(Document understanding data)
──────
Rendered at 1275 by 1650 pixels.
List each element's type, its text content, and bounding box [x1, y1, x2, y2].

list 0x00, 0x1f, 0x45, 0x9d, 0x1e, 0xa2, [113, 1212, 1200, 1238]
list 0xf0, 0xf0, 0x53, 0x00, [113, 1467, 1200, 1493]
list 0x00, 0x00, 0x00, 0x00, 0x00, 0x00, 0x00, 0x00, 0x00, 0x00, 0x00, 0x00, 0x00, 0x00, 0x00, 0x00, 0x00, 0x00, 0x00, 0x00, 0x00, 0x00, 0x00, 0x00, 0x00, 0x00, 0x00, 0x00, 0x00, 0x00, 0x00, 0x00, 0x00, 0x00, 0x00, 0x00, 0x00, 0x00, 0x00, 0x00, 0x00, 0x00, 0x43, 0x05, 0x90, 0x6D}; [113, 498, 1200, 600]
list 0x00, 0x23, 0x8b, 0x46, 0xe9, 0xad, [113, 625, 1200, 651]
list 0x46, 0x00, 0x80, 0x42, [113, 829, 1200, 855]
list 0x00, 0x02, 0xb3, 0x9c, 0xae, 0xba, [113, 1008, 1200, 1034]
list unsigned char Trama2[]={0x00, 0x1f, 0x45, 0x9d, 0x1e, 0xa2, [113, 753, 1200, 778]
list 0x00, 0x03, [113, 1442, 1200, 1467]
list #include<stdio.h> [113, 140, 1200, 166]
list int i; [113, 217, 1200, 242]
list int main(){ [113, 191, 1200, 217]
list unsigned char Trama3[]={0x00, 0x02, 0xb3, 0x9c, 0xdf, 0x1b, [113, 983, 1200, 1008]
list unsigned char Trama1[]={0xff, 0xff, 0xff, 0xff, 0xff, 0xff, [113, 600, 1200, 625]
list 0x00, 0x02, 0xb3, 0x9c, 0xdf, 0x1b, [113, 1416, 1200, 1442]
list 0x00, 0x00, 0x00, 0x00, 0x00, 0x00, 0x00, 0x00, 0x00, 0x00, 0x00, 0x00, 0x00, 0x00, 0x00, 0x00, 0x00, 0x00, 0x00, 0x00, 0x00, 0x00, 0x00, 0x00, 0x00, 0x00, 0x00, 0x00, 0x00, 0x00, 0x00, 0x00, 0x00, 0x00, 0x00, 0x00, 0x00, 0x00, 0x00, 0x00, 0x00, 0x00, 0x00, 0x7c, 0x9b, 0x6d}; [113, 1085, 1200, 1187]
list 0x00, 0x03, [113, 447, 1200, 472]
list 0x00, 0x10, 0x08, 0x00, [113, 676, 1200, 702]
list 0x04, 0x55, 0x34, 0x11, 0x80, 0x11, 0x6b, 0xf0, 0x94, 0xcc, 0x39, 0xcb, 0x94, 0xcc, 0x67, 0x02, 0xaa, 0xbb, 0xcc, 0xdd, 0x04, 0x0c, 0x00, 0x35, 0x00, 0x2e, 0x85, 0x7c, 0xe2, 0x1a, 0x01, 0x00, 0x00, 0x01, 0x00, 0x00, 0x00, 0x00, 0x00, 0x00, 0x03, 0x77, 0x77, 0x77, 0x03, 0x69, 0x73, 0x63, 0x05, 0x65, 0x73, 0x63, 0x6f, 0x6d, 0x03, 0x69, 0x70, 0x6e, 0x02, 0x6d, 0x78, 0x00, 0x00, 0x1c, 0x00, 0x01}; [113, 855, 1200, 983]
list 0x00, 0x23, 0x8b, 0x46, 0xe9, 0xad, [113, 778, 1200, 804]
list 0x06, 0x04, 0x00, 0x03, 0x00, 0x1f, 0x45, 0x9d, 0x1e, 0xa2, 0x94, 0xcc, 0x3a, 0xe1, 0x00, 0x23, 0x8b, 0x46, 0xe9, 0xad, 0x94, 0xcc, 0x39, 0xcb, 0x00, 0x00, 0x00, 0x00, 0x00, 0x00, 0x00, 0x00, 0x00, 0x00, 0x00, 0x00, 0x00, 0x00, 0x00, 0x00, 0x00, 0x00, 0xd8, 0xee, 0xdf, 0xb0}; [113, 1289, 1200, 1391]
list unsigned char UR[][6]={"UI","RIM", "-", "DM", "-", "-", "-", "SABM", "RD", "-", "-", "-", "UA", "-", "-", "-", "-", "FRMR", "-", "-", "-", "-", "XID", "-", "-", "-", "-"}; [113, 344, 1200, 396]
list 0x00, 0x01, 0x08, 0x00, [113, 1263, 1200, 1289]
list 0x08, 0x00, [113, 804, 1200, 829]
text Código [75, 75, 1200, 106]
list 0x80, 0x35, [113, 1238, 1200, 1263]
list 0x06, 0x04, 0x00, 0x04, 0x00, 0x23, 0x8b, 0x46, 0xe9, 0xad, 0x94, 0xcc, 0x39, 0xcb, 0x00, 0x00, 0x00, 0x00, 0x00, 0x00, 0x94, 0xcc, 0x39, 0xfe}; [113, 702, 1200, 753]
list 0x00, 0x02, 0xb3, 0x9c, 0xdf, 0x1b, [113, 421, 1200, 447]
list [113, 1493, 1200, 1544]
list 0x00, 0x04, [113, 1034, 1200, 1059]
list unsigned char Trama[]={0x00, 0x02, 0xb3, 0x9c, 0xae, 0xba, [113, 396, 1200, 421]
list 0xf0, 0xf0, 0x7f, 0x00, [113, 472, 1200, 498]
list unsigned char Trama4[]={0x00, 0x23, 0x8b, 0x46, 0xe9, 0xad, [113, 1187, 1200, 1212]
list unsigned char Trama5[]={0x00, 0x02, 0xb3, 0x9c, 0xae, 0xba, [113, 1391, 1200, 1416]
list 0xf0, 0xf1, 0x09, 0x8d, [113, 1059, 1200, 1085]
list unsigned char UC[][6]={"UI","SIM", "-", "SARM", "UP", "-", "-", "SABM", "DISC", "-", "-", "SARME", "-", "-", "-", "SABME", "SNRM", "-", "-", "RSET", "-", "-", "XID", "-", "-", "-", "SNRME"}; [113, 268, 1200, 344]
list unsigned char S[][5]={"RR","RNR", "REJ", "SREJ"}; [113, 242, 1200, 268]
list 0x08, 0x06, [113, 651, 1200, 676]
──────
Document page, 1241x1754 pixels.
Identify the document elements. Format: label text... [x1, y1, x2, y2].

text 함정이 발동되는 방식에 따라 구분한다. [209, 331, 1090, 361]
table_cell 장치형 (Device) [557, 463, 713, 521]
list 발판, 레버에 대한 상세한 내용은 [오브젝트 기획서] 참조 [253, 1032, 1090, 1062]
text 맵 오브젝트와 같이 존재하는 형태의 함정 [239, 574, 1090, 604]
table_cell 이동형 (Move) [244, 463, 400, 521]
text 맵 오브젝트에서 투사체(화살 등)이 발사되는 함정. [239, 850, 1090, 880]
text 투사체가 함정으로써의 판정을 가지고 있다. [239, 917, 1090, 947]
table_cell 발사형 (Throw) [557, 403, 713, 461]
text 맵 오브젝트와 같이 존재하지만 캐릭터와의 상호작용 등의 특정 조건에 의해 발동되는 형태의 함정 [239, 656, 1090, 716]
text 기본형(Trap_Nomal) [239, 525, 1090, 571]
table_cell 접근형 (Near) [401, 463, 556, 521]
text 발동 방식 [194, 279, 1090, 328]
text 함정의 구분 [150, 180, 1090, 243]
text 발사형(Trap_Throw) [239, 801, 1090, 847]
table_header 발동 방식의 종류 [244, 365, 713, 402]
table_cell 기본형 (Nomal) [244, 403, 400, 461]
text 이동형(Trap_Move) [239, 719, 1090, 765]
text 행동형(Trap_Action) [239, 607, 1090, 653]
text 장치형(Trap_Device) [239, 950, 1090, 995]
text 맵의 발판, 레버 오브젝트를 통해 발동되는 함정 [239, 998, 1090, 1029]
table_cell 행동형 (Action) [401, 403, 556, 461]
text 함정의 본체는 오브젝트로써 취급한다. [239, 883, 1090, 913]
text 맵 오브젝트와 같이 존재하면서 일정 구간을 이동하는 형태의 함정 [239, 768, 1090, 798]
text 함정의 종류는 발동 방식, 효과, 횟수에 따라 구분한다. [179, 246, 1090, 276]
──────
TASK:
Copy out the lines above with "char" in them.

ANSWER AREA:
list unsigned char Trama2[]={0x00, 0x1f, 0x45, 0x9d, 0x1e, 0xa2, [113, 753, 1200, 778]
list unsigned char Trama3[]={0x00, 0x02, 0xb3, 0x9c, 0xdf, 0x1b, [113, 983, 1200, 1008]
list unsigned char Trama1[]={0xff, 0xff, 0xff, 0xff, 0xff, 0xff, [113, 600, 1200, 625]
list unsigned char UR[][6]={"UI","RIM", "-", "DM", "-", "-", "-", "SABM", "RD", "-", "-", "-", "UA", "-", "-", "-", "-", "FRMR", "-", "-", "-", "-", "XID", "-", "-", "-", "-"}; [113, 344, 1200, 396]
list unsigned char Trama[]={0x00, 0x02, 0xb3, 0x9c, 0xae, 0xba, [113, 396, 1200, 421]
list unsigned char Trama4[]={0x00, 0x23, 0x8b, 0x46, 0xe9, 0xad, [113, 1187, 1200, 1212]
list unsigned char Trama5[]={0x00, 0x02, 0xb3, 0x9c, 0xae, 0xba, [113, 1391, 1200, 1416]
list unsigned char UC[][6]={"UI","SIM", "-", "SARM", "UP", "-", "-", "SABM", "DISC", "-", "-", "SARME", "-", "-", "-", "SABME", "SNRM", "-", "-", "RSET", "-", "-", "XID", "-", "-", "-", "SNRME"}; [113, 268, 1200, 344]
list unsigned char S[][5]={"RR","RNR", "REJ", "SREJ"}; [113, 242, 1200, 268]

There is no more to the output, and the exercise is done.